# toy trains parts and more



## paduke (Mar 28, 2010)

I have been occupied with toy trains (the wood track type)for grandkids. It was difficult finding appropriate magnets to do the couplers. Thru my searching I found a few nice links 

for misc toy parts and hardware Cherry Tree Toys Woodworking Plans, Wood Parts & Lumber got magnets from them for train toy ideas also has whirligig parts 
Hoogerland National Railways Page check his gallery page


----------



## Cherryville Chuck (Sep 28, 2010)

I remember someone posting quite a while back where to find the router bits to make the track joints with but that as much as I can remember unfortunately. The track reminds me of the track we used in scouts to race Kub Cars.


----------



## JOAT (Apr 9, 2010)

Harbor Freight has 10 rare earth magnets for $2.99.


----------



## paduke (Mar 28, 2010)

Theo those are to strong. The cars all line up straight and won't go around curve track The cars jump the track. This was the only source I could find that had 1/2" dia disc magnet with a hole. (aka donut magnet) The technique for making couplers is to recess the magnet and cover it with a domed upholstery tack nailed thru the hole. BTW they cost $6.99 per 50


----------



## MEBCWD (Jan 14, 2012)

This is where I buy magnets K&J Magnetics - Strong Neodymium Magnets, Rare Earth Magnets


----------



## whimsofchaz (Jun 6, 2013)

What a great post Bill. Lots of good resources there.


----------



## hawkeye10 (Jul 28, 2015)

paduke said:


> I have been occupied with toy trains (the wood track type)for grandkids. It was difficult finding appropriate magnets to do the couplers. Thru my searching I found a few nice links
> 
> for misc toy parts and hardware Cherry Tree Toys Woodworking Plans, Wood Parts & Lumber got magnets from them for train toy ideas also has whirligig parts
> Hoogerland National Railways Page check his gallery page


Bill there is a lot of earth magnets on Ebay. I have ordered some from China with good results. If they have a lot of sales and very few negatives they seem to be okay. 

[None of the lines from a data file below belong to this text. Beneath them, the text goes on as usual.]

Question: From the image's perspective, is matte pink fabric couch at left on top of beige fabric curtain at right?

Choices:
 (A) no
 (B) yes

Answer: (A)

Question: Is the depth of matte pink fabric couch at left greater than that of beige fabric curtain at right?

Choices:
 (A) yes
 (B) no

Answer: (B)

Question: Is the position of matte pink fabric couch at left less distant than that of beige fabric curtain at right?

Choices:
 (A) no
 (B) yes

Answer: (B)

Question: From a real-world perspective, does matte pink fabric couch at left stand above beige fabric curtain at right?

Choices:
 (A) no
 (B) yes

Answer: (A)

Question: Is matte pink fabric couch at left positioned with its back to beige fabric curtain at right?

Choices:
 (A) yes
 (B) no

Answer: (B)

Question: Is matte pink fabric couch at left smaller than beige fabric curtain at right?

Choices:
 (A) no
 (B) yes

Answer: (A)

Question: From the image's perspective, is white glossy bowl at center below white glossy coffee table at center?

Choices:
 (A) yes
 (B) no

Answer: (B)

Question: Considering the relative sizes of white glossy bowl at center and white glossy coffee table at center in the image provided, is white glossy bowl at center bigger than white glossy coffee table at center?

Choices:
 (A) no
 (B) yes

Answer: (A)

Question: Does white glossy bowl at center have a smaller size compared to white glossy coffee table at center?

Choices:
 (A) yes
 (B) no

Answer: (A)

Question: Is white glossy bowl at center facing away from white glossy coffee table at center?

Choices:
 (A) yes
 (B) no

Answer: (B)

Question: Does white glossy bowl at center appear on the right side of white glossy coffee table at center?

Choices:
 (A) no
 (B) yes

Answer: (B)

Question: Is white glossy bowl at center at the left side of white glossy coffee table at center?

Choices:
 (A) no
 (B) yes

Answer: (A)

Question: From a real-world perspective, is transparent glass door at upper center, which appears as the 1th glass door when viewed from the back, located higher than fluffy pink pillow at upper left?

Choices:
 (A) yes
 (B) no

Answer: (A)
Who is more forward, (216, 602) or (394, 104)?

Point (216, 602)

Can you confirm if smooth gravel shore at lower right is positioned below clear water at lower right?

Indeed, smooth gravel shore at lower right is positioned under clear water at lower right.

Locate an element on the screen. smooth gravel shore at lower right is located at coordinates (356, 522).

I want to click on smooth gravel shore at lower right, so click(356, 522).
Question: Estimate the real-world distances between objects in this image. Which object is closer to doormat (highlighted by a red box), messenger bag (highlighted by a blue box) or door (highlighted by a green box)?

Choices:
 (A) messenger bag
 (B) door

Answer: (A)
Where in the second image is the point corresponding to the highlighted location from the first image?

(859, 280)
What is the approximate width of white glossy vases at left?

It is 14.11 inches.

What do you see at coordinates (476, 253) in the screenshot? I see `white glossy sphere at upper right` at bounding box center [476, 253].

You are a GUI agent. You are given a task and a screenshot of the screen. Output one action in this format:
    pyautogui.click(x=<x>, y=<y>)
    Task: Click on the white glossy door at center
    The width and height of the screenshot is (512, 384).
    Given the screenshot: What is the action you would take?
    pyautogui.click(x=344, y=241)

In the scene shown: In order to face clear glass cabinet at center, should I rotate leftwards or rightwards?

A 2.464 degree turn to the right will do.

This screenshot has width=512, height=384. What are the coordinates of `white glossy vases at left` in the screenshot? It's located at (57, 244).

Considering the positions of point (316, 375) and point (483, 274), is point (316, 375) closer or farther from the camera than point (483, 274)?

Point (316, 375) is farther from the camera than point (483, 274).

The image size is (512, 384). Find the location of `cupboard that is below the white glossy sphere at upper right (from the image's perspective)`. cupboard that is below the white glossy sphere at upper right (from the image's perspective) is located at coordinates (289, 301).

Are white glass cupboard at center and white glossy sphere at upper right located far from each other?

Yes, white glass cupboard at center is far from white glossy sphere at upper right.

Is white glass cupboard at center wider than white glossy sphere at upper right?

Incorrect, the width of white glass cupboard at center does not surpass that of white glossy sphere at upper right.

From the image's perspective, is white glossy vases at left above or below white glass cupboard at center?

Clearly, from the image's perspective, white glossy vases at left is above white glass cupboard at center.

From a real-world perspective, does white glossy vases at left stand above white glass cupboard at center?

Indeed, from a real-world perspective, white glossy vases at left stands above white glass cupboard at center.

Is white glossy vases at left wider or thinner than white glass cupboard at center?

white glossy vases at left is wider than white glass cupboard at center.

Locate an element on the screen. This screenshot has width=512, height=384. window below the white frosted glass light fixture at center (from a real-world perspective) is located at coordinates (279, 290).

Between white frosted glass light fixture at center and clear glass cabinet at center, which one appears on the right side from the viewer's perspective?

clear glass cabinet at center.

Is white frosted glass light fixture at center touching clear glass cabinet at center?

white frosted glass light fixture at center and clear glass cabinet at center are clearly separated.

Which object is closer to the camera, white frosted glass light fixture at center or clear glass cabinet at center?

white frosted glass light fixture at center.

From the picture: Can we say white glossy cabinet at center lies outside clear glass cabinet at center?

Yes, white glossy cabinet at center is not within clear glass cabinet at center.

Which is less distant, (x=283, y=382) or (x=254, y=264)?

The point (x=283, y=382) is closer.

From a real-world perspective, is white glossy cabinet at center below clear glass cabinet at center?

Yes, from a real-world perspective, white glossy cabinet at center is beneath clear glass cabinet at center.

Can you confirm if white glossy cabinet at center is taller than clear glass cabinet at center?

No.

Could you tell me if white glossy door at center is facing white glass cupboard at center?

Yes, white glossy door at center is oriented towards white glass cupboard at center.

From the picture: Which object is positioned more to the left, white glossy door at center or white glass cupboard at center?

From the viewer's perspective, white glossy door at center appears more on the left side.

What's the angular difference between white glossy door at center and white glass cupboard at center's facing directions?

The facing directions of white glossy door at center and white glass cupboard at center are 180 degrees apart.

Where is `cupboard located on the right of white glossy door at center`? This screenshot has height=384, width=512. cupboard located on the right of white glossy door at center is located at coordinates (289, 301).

MLCS has router bits to make train tracks.

MLCS Bullnose and Train Track Router Bits


----------



## paduke (Mar 28, 2010)

hawkeye10 said:


> Bill there is a lot of earth magnets on Ebay. I have ordered some from China with good results. If they have a lot of sales and very few negatives they seem to be okay.
> 
> MLCS has router bits to make train tracks.
> 
> MLCS Bullnose and Train Track Router Bits


For info on train tracks this is a good link with different bit suppliers Make Your Own Wooden Train Track | Toolmonger but a few jigs and 1/4 straight bit will do it


----------